Neil’s voice dried up as he said the name of the woman Ewan had killed, and Sheila began crying again.
‘He wasn’t in his right mind,’ she said. ‘He would never . . .’
We sat for a while, not speaking, the silence punctuated only by Sheila’s sobs, tiny hiccuping sounds that seemed to catch in the back of her throat.
I could feel Shannon building up to say something. When you’ve lived with someone a long time you get a sense for things like that. Even before she spoke, I knew what she was going to say. It was what we’d travelled all this way to find out.
‘Did he ever ask you about his early family life? Did he try to find out where he came from?’
Did he know about me, is what she was really asking. Did he know what I did?
Sheila shook her head.
‘He knew he was adopted, of course. And he knew his biological family had been very . . .’ she glanced at Shannon warily ‘. . . dysfunctional, and that’s why he was sent so far away to be adopted. Barbara, our social worker, never told us his biological family’s surname. She said it was better that we didn’t know. She didn’t say why but we guessed it was because they had been in the news. So we couldn’t look them up. Ewan asked about them a few times over the years, but not often. He knew it upset me.’
Without warning, she put her hand out to touch Shannon’s face, running her trembling fingers softly down my daughter’s cheek.
‘I’m sorry, love, it’s just that you’re so much like him. So, so lovely.’
And now in this anonymous high-security psychiatric hospital, Shannon is about to find out for herself how much alike she and her brother are, and I know she’s finding the prospect terrifying.
‘OK?’ I ask now, leaning across from my chair in the visiting room to put a hand on her knee.
She nods.
‘Will he even know who I am though, Mom? He’ll be on heavy-duty medication, right?’

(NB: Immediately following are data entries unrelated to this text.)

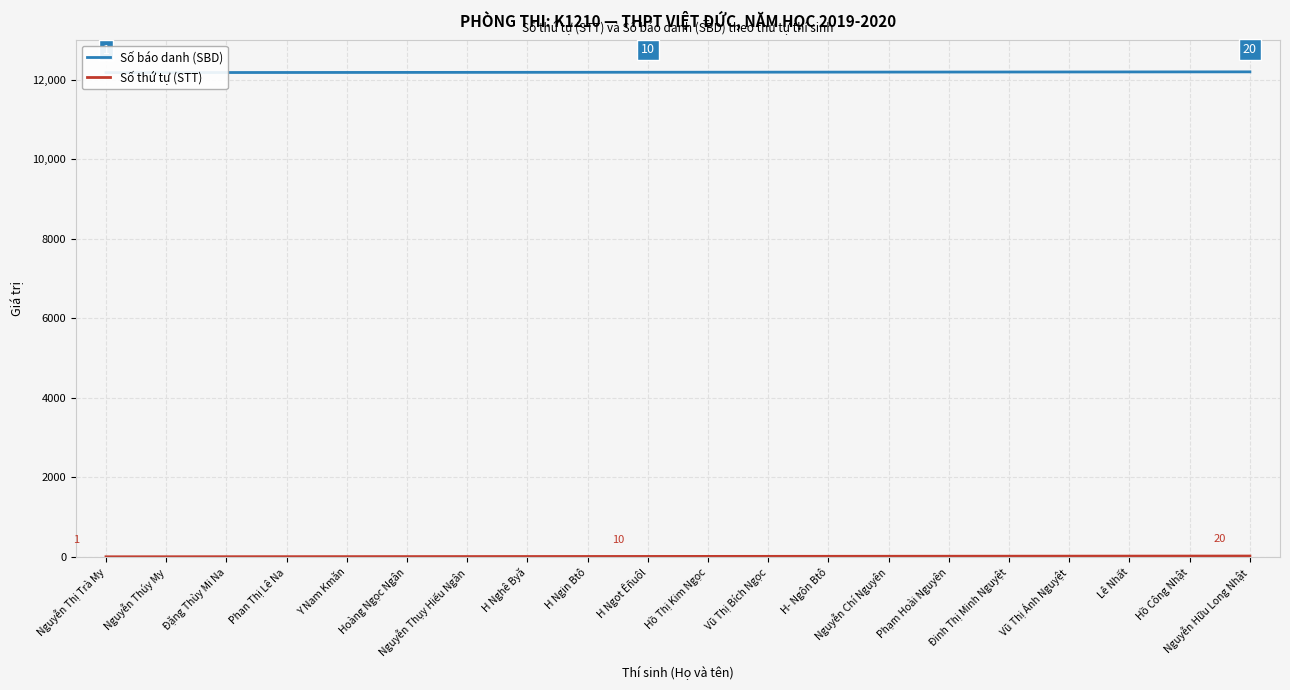

List the series in order of their overall mean, highest first.

Số báo danh (SBD), Số thứ tự (STT)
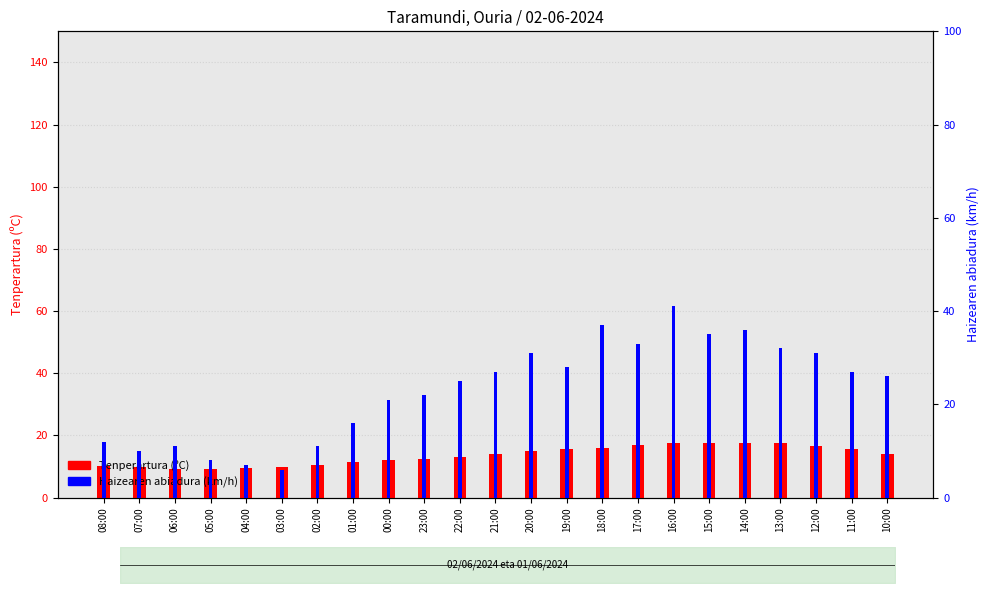

How many groups of bars are there?

23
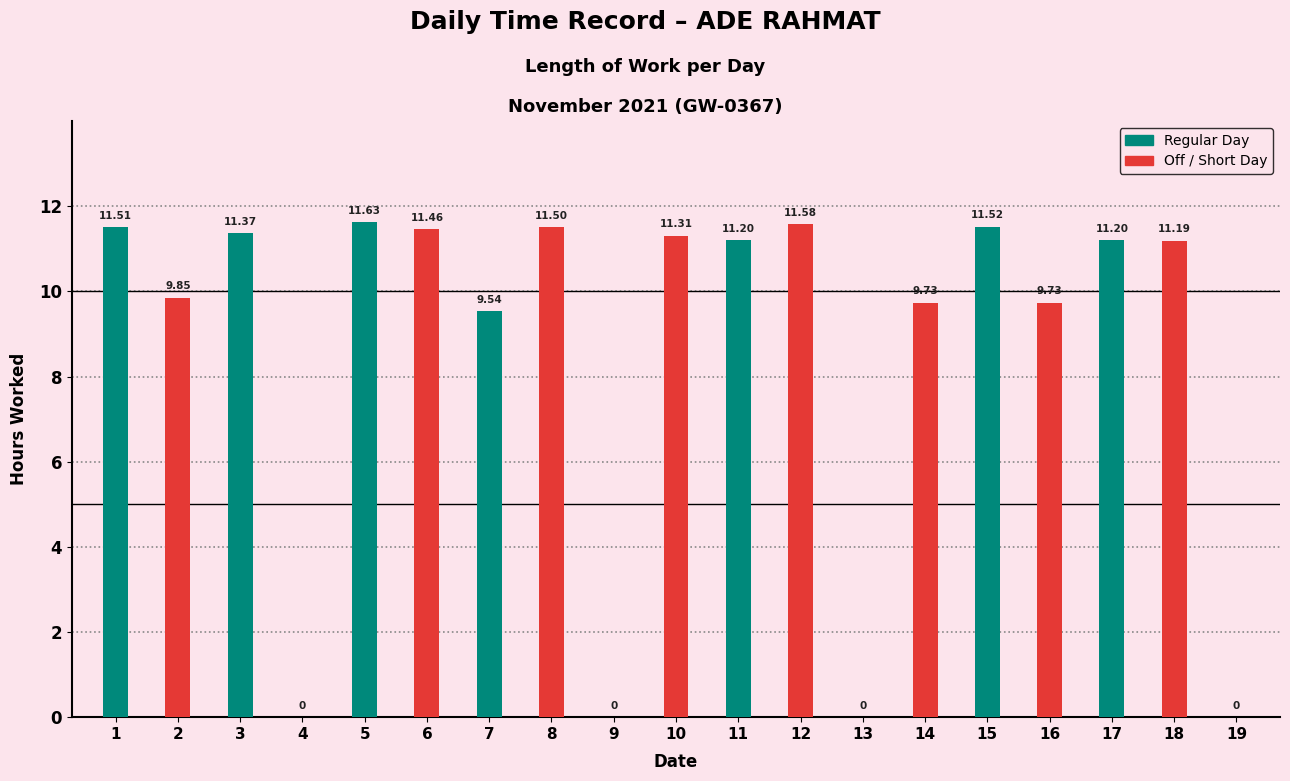

How many groups of bars are there?

19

I have used my professional privilege to find out all I can about Ewan Johnson’s treatment. Through contacts in the UK I learned that he had been remanded from court to this place, displaying signs of acute psychosis. From what I can gather, strong medication and daily therapy have got the psychosis under control, but now it is the possibility of self-harm that medical personnel are more concerned with. We met briefly with Ewan’s lawyer late yesterday afternoon, a tired-looking woman who played with her wedding ring as she spoke to us in the foyer of her offices, as if it were a good luck charm with which she could ward off the more distressing aspects of her job. She couldn’t or wouldn’t tell us much, citing client confidentiality, but she did confirm they’re working on a defence of diminished responsibility when his case does finally come to trial. She seemed interested in Shannon, appraising her with her purple-shadowed eyes and asking if she’d be prepared to come to give evidence in Ewan’s support if they decided to play the dysfunctional birth family card. I knew what she was thinking. My daughter would look good up there on the stand.